++++ Provided records

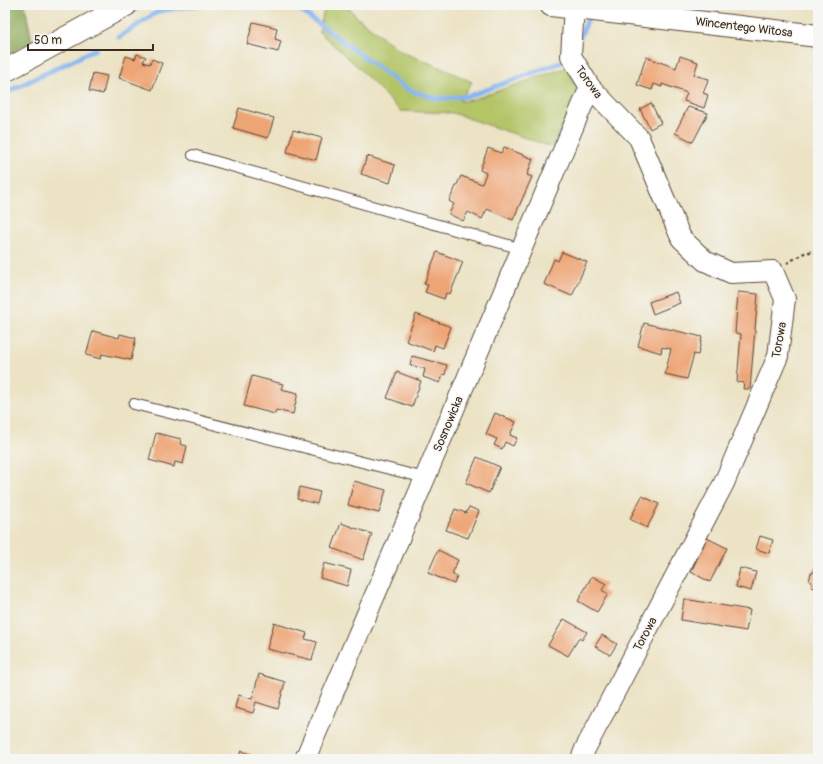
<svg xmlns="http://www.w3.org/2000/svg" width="823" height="764" viewBox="0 0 823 764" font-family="Pangolin,sans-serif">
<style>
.green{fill:#b4c568;stroke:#787843}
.forest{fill:#8faa5c;stroke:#656a3d}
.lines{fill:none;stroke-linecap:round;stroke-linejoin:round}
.stream{stroke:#85b4f0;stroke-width:5}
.building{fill:#eea576}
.service-casing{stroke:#564637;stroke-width:12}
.minor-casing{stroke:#564637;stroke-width:22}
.tertiary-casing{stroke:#564637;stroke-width:24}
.path{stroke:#564637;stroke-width:2.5;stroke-dasharray:3 3;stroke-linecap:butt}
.service{stroke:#fff;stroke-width:10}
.minor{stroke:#fff;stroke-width:20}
.tertiary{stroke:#fff;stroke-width:22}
.labels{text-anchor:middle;stroke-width:3;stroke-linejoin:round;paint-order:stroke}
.street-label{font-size:12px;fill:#3b2a1e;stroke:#f6f6f2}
</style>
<rect width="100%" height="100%" fill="#f6f6f2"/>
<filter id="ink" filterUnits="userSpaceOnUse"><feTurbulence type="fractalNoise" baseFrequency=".025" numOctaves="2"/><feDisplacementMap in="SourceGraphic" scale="8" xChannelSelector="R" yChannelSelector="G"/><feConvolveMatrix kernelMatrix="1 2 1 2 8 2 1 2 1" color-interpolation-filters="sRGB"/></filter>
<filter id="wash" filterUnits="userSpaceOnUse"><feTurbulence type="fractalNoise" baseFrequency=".012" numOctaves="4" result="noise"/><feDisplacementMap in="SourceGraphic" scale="16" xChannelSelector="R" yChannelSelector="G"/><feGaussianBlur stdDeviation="0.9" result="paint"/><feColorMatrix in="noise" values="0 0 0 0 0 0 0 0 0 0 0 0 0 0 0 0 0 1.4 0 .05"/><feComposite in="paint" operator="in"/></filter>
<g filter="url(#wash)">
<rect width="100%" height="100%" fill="#ece3c5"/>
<!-- green -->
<path class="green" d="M325,5h21l12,13 44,34 42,17 28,13 -12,19 11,-1 97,-33 10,28 -26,52 -99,-34 -53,-2 -42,-44 -39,-35z"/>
<!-- forest -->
<path class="forest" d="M5,5h20l7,36 -27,15z"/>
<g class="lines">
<!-- stream -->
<g class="stream">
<path d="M296,7l111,82 30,10 32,-3 96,-35"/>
<path d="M119,37l40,-26 39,-6"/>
<path d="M580,37l8,-18"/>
<path d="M5,93l91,-44"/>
</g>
</g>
<g id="blocks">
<!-- building -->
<g class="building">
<path d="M253,22l24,6 -2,11 6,2 -3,11 -31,-8z"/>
<path d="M137,54l9,3 -3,5 7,2 2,-5 10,4 -10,27 -33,-12 7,-22 9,3z"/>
<path d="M680,56l18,6 -4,13 15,4 -6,14 5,2 -4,13 -20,-7 3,-8 -25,-9v3l-8,-3 -2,6 -15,-5 9,-28 30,11z"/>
<path d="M93,73l14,3 -4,18 -14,-3z"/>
<path d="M651,103l10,20 -11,6 -10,-20z"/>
<path d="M688,107l20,6 -15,29 -18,-9z"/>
<path d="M239,108l35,10 -6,20 -35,-10z"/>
<path d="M293,130l29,8 -6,22 -29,-8z"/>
<path d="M504,147l29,12 -6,16 5,2 -19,43 -26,-11 -5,10 -14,-7 -5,9 -14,-7 5,-10 -5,-3 12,-25 21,8 4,-11 -6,-3 8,-22 13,5z"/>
<path d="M367,156l28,9 -5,18 -29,-9z"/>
<path d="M437,252l26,10 -13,32 -4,-1 -2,6 -19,-7 3,-7 -4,-1z"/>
<path d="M562,252l25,10 -15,34 -28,-12 10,-25 4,2z"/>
<path d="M676,292l4,11 -27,11 -4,-12z"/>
<path d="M738,292l20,2 -8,95h-7l1,-6 -7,-1 4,-48 -6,-1z"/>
<path d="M416,314l35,13 -8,21 -8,-3 -2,6 -27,-10z"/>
<path d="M644,323l58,14 -4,18 -4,-1 -7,25 -22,-5 6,-25 -9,-2 -1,6 -23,-7z"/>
<path d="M93,331l26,7 1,-4 16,4 -5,22 -29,-6 -1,5 -15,-4z"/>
<path d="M412,356l35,9 -2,10 -2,-1 -3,9 -17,-6 2,-8 -15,-4z"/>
<path d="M397,372l24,9 -9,26 -25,-9z"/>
<path d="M252,376l31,8 -2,5 17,4 -5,21 -17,-4 -1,4 -31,-8z"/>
<path d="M495,413l21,9 -6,13 7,3 -4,8 -8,-4 -3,7 -8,-4 3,-6 -11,-5z"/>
<path d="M156,433l25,6 -1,5 7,2 -4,18 -8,-2 -1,5 -25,-7z"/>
<path d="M477,457l23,10 -11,26 -23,-10z"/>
<path d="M354,481l32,9 -7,23 -31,-8z"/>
<path d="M300,487l20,5 -3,12 -20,-5z"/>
<path d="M642,496l17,8 -12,24 -17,-9z"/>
<path d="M469,507l10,4 -11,27 -22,-8 9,-21 11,4z"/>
<path d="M341,523l31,11 -9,26 -31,-12z"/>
<path d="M760,536l13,4 -4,13 -13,-4z"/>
<path d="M707,538l20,10 -17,34 -19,-10z"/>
<path d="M438,550l20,10 -6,14 5,3 -3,7 -26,-11z"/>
<path d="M324,563l27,7 -4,16 -27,-8z"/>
<path d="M740,568l16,4 -5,19 -15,-4z"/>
<path d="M814,568h4v20l-7,-1 1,-5 -3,-1 2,-8h2z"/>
<path d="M592,576l14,8 -4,6 6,4 -11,18 -19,-11z"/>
<path d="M684,599l66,11 -4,21 -65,-11z"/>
<path d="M564,619l23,13 -5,8 -3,-2 -11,18 -20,-11z"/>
<path d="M274,623l33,10 -2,6 12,3 -5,18 -45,-11z"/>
<path d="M602,635l15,9 -7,11 -15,-9z"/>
<path d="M259,674l26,8 -7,27 -22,-7 -3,11 -18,-5 3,-13 14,4z"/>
<path d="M241,751l18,6v2h-21z"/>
</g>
</g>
</g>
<g filter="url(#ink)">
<use href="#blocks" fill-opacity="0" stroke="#564637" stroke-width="1"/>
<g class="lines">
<defs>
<g id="service">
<path d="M193,155l329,94"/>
<path d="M134,404l291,74"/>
</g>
<g id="minor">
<path d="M574,5l-3,51 19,31 49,51 42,100 24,23 26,12 42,-2 12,28 -7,57 -54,127 -139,266 -4,10"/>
<path d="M305,759l120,-281 165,-391"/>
</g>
<g id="tertiary">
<path d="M551,5l267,31"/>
<path d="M5,71l121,-66"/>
</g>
</defs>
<!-- service casing -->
<use href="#service" class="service-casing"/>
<!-- minor casing -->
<use href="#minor" class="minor-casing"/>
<!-- tertiary casing -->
<use href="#tertiary" class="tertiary-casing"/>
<!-- path -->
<path class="path" d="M787,263l19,-11h12"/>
<!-- service -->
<use href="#service" class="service"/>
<!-- minor -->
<use href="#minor" class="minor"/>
<!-- tertiary -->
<use href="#tertiary" class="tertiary"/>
</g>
</g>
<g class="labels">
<!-- street labels -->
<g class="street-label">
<text transform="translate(744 27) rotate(7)" y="4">Wincentego Witosa</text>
<text transform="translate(589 82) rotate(54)" y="4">Torowa</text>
<text transform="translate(779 340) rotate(-80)" y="4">Torowa</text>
<text transform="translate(448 424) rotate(-67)" y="4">Sosnowicka</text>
<text transform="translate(645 634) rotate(-62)" y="4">Torowa</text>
</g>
</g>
<!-- margin -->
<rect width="823" height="764" fill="none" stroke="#f6f6f2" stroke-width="20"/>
<!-- scale -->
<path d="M28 44v6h125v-6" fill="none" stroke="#3b2a1e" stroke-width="2"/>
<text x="34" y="44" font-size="12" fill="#3b2a1e" stroke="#f6f6f2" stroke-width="3" paint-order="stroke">50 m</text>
</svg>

++++++++

● Task brief:
Of the lines above, show those in which "feTurbulence" appears.

● Solution to this task:
<filter id="ink" filterUnits="userSpaceOnUse"><feTurbulence type="fractalNoise" baseFrequency=".025" numOctaves="2"/><feDisplacementMap in="SourceGraphic" scale="8" xChannelSelector="R" yChannelSelector="G"/><feConvolveMatrix kernelMatrix="1 2 1 2 8 2 1 2 1" color-interpolation-filters="sRGB"/></filter>
<filter id="wash" filterUnits="userSpaceOnUse"><feTurbulence type="fractalNoise" baseFrequency=".012" numOctaves="4" result="noise"/><feDisplacementMap in="SourceGraphic" scale="16" xChannelSelector="R" yChannelSelector="G"/><feGaussianBlur stdDeviation="0.9" result="paint"/><feColorMatrix in="noise" values="0 0 0 0 0 0 0 0 0 0 0 0 0 0 0 0 0 1.4 0 .05"/><feComposite in="paint" operator="in"/></filter>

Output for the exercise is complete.